Task goal →
Across the whole listing, state how many lines include "elbow". Add nothing to that number.

Information given →
-*-
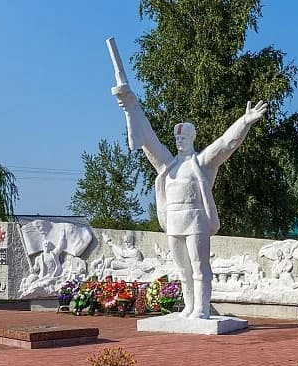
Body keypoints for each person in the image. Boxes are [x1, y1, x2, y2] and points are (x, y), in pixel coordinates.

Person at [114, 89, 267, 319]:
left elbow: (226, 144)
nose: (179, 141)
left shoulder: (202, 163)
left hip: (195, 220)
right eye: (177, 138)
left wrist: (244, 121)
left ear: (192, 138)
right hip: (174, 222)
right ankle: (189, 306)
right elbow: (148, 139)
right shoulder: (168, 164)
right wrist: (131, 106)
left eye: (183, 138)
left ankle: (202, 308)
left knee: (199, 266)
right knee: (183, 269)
-*-
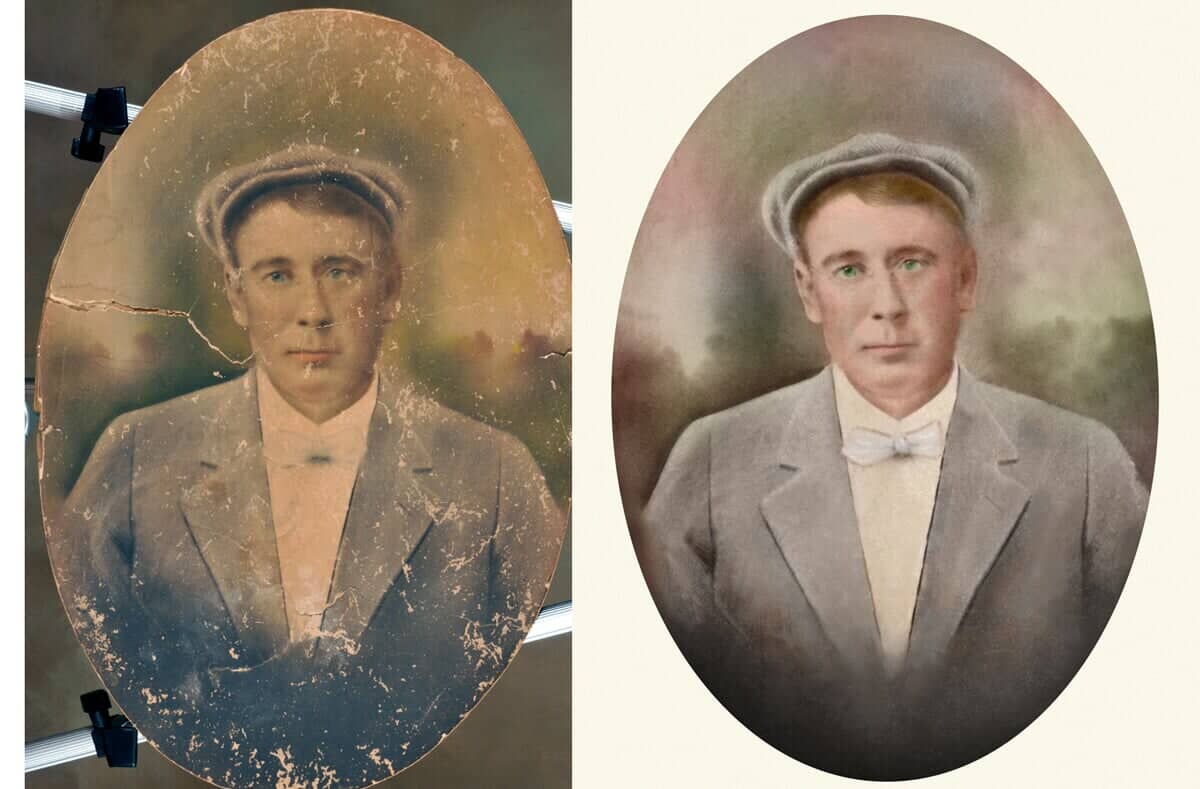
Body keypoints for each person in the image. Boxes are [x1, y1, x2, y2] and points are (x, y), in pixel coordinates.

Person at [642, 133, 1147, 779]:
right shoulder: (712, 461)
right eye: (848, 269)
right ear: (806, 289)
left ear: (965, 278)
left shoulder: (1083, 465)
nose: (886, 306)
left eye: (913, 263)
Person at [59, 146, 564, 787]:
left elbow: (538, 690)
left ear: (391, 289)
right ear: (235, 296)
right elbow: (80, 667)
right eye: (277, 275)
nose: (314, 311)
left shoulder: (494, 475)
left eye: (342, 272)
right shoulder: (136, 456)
-*-
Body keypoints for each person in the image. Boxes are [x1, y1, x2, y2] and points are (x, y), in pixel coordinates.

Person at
-*-
Response to this task →
4